I’m not ungrateful to have so much company who can relate to my most taxing moments of the day. We form a supportive community, we commiserate, we make friends alongside our kids.

But this is the kind of kinship I crave elsewhere, at a different hour. I want to meet people at this rate and form bonds this deep with musicians at shows, in bars and clubs, artists at galleries, writers and poets in bookstores. I want to relate to artists as artists and en masse.

Mother with small child on city street

Photo by Sai De Silva on Unsplash

Take, for example, a recent evening at Cafe Mustache. A friend interviews bands in front of a live audience there every month for her podcast on mental health in the music industry.

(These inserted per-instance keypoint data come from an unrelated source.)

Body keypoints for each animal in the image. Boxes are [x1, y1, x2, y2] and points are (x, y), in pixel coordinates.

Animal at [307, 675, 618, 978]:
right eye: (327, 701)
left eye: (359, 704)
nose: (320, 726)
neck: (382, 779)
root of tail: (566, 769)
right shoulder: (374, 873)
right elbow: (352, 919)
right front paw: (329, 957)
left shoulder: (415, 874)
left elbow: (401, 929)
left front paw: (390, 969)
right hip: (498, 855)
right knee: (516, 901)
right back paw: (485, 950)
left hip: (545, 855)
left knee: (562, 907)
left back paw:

I’ve wanted to go for years but only made it for the first time this week. I scanned the audience and saw young and queer creatives everywhere. I doubt I can relate to any of them over much in the realm of traditional life topics. But we all struggle to balance those lives with making things and putting them out into the world. I’m confident we could talk for a long time about wondering if we’re good enough to carry on bothering sometimes, or whether there’s still any point to making anything when we live on such a noisy internet.

There are the people I want to find. I just have to keep burning the candle at both ends, and melting it at a few spots in the middle, to meet them where they are.